If you like Mo Yan, cheer up. As was told during his interview to Rue89 (30/08/2009), his novel “Frogs” has just been published in Beijing. “Frogs”, “Wa” in Chinese is pronounced like Nu Wa, goddess in Chinese mythology who created humanity, more over the frog in some provinces is the symbol of fertility.
As he said in an interview with China Daily (01/08/2010), it is a novel about his aunt, now 76 years old, who was a midwife in the province of Shandong, in Gaomi.
It is primarily a book about the one-child policy and the individual tragedies that can take place as a result.
Each of the five chapters begins with a letter written by a Chinese writer to a Japanese writer, whose father imprisoned Mo Yan’s aunt during the war to try to arrest a family member who was a doctor with the Eighth chinese army.
The Japanese author of the novel recognizes, unlike many of his countrymen, the atrocities of the Imperial Army in China.

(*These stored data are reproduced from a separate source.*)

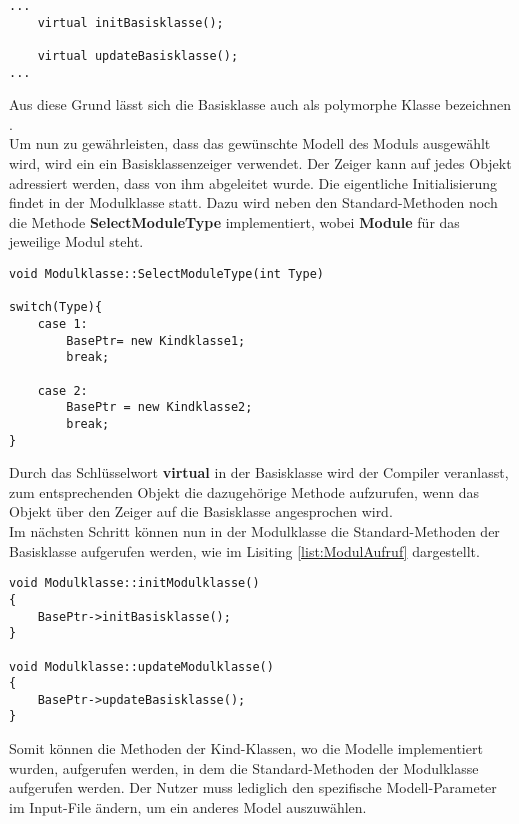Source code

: \begin{lstlisting}[label = {list:Basisklasse}, caption = Aufbau des Header-Files der Basisklasse,captionpos=b]
...
	virtual initBasisklasse();

	virtual updateBasisklasse();
...
\end{lstlisting}
Aus diese Grund lässt sich die Basisklasse auch als polymorphe Klasse bezeichnen \cite{Wolf.2014}. \\
Um nun zu gewährleisten, dass das gewünschte Modell des Moduls ausgewählt wird, wird ein ein Basisklassenzeiger verwendet. Der Zeiger kann auf jedes Objekt adressiert werden, dass von ihm abgeleitet wurde. Die eigentliche Initialisierung findet in der Modulklasse statt. Dazu wird neben den Standard-Methoden noch die Methode \textbf{SelectModuleType} implementiert, wobei \textbf{Module} für das jeweilige Modul steht. \newpage
\begin{lstlisting}[label = {list:ModulAuswahl}, caption = Basisklassenzeiger im Modul.cpp File ,captionpos=b]
void Modulklasse::SelectModuleType(int Type)

switch(Type){
	case 1:
		BasePtr= new Kindklasse1;
		break;
	
	case 2: 
		BasePtr = new Kindklasse2;
		break;
}

\end{lstlisting}
Durch das Schlüsselwort \textbf{virtual} in der Basisklasse wird der Compiler veranlasst, zum entsprechenden Objekt die dazugehörige Methode aufzurufen, wenn das Objekt über den Zeiger auf die Basisklasse angesprochen wird. \\
Im nächsten Schritt können nun in der Modulklasse die Standard-Methoden der Basisklasse aufgerufen werden, wie im Lisiting \ref{list:ModulAufruf} dargestellt.
\begin{lstlisting}[label = {list:ModulAufruf}, caption = Aufruf der Standard-Methoden  im Modul.cpp File ,captionpos=b]
void Modulklasse::initModulklasse()
{
	BasePtr->initBasisklasse();
}

void Modulklasse::updateModulklasse()
{
	BasePtr->updateBasisklasse();
}
\end{lstlisting}

Somit können die Methoden der Kind-Klassen, wo die Modelle implementiert wurden, aufgerufen werden, in dem die Standard-Methoden der Modulklasse aufgerufen werden. Der Nutzer muss lediglich den spezifische Modell-Parameter im Input-File ändern, um ein anderes Model auszuwählen.
\newpage
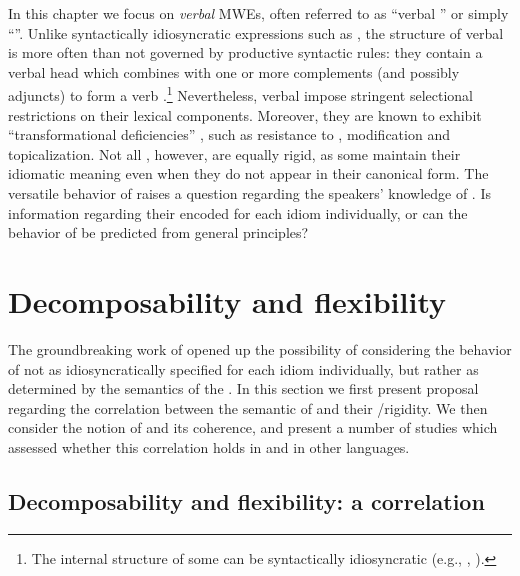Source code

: \documentclass[output=paper]{langsci/langscibook}
\begin{document}
In this chapter we focus on \emph{verbal} MWEs, often referred to as ``verbal '' or simply ``''.
Unlike syntactically idiosyncratic expressions such as , the structure of verbal  is more often than not
governed by productive syntactic rules: they contain a verbal head
which combines with one or more complements (and possibly adjuncts) to
form a verb .\footnote{The internal structure of some  can be syntactically idiosyncratic (e.g., , ).}
Nevertheless, verbal  impose stringent selectional restrictions on
their lexical components. Moreover, they are known to exhibit
``transformational deficiencies'' \citep[p. 111]{chafe1968idiomaticity},
such as resistance to , modification and topicalization. Not
all , however, are equally rigid, as some maintain their idiomatic
meaning even when they do not appear in their canonical form. The versatile behavior of  raises a question regarding the
speakers' knowledge of . Is information regarding their
 encoded for each idiom individually, or can the behavior
of  be predicted from general principles?


\section{Decomposability and flexibility}
\label{she:sec:decomp}

The groundbreaking work of \citet{nunberg94} opened up the possibility
of considering the behavior of  not as idiosyncratically specified for
each idiom individually, but rather as determined by the semantics of
the . In this section we first present  proposal regarding the correlation between the semantic  of  and their /rigidity. We then consider the notion of  and its coherence, and present a number of studies which assessed whether this correlation holds in  and in other languages.


\subsection{Decomposability and flexibility: a correlation}
\end{document}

But, as mentioned by Mo Yan, there are also Chinese who seek external responsibilities in order to forget tragedies like the Cultural Revolution which concerns the whole population.
Eric Abrahamsen from paper-republic.org is not over enthousiastic with the novel, very traditional in its storytelling, very controlled, and perhaps a little too much therefore, you hardly feel the emotion that should be created by such a sensitive issue.
Mo Yan, after “Life and death are wearing me out”(1) surprises us again with a completely different book which I hope will not wait too long to be translated.
(1) Arcade Publishing, New York, 2008.
Bertrand Mialaret
PS: “Frogs” is now translated into French.